Ricky Tomlinson is writing a new sitcom based on secrets about the biggest names in showbiz.

The 86-year-old actor and his friend, singer Asa Murphy, have joined forces to create the new comedy show, and it could even become a stage musical.

Asa told The Sun newspaper's TVBiz column: "We’ve got plans. Ricky’s working on a script for a new comedy, and we’ve also got plans of doing a musical about Ricky’s life as well.”

Ricky - who played couch potato Jim Royle in the much-loved BBC sitcom The Royle Family - added: "All I can tell you is I love showbusiness, and I know stories about some of the biggest names in showbusiness.

"So, it’s about some of them big names, that’s all I can say. It’s about some of them big names."

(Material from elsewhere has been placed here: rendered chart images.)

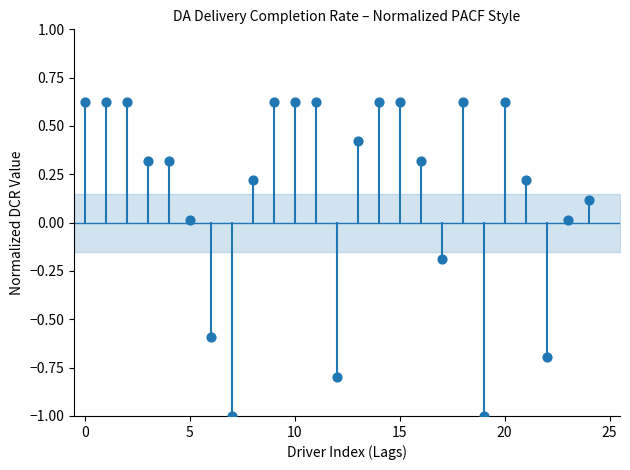

What is the range of Y values (max minus min)?

1.6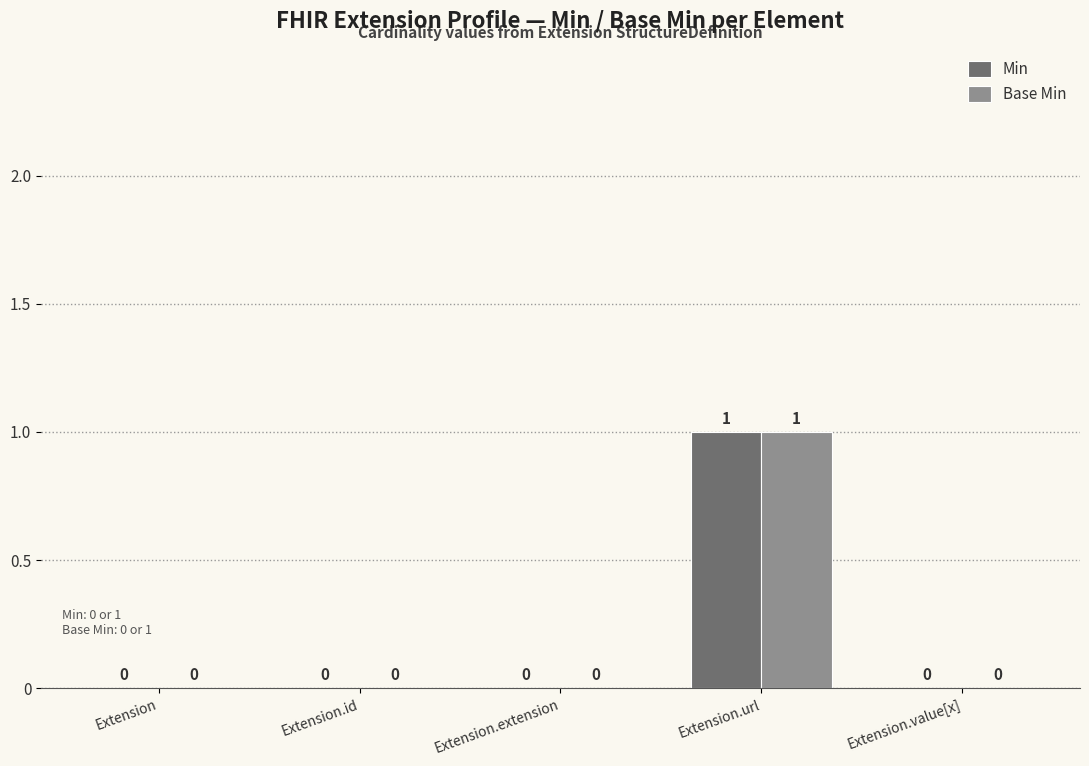

True or false: Base Min has a value of 0 at Extension.url.

False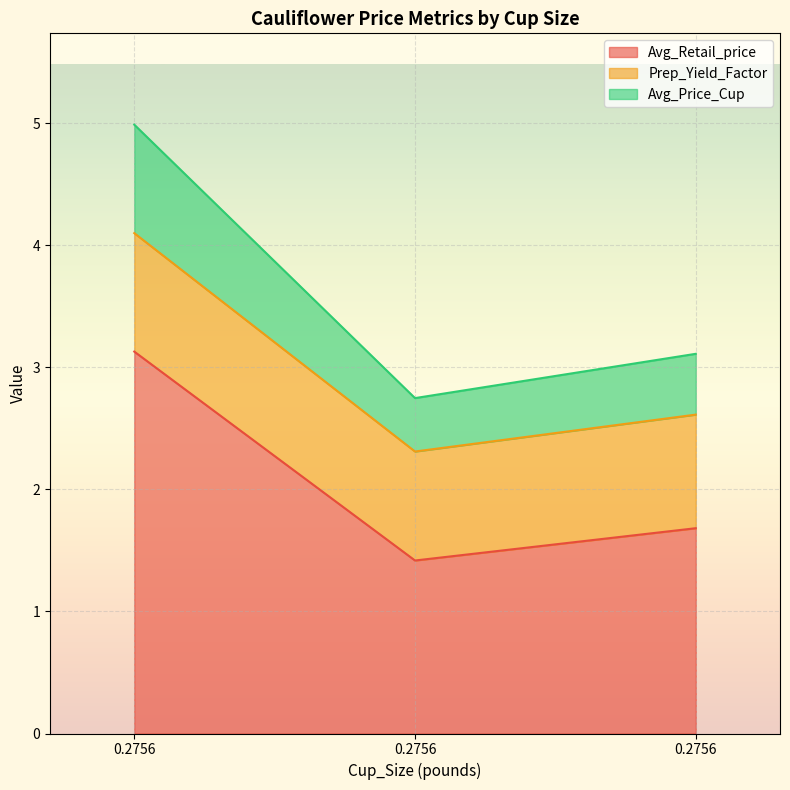

Does the chart display data point markers on the line(s)?

No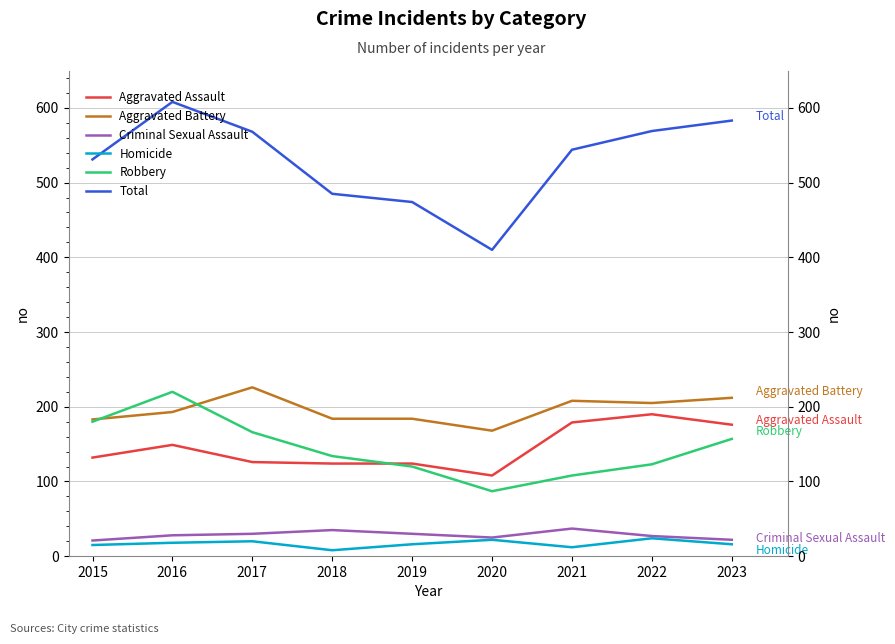

At which label does Aggravated Battery reach its minimum?

2020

One of those people could be the late comedian, Eddie Flanagan.

Ricky said: "Eddie Flanagan, I can tell about because Eddie’s dead now. Eddie was a wonderful comic.

"He was in digs, and wherever the digs were, she was very, very mean with the food.

"So, what they used to do overnight when they come in, there was a lock on the pantry door.

"So Eddie used to pick the lock, they go in the pantry, get a bit of cheese and a bit of bread and all that and make sandwiches.

"When they left the digs, he left a message.

"And when the woman come in, she took the top off the margarine to make sandwiches, and it had, ‘Flanagan was here!'"

Last month, Ricky reprised his role as Bobby Grant for the one-off Brookside return as part of Hollyoaks' 30th anniversary celebrations.

And the star - who "didn't hesitate" when offered to reprise his alter ego again after 37 years - would be up for a long-term return of the Channel 4 soap - which began in 1982 and ended in 2003.

Ricky told Radio Times magazine: "I would certainly think about it.

"I do other stuff and have got grandchildren now, so I spend a lot of time with them. I've just done my first children's book called Maggie and Jack and the Rusty Key, named after two of my grandkids.

"It would be a big commitment if Brookie came back full-time, but I'd seriously consider it, because it was very good to me and to the city of Liverpool."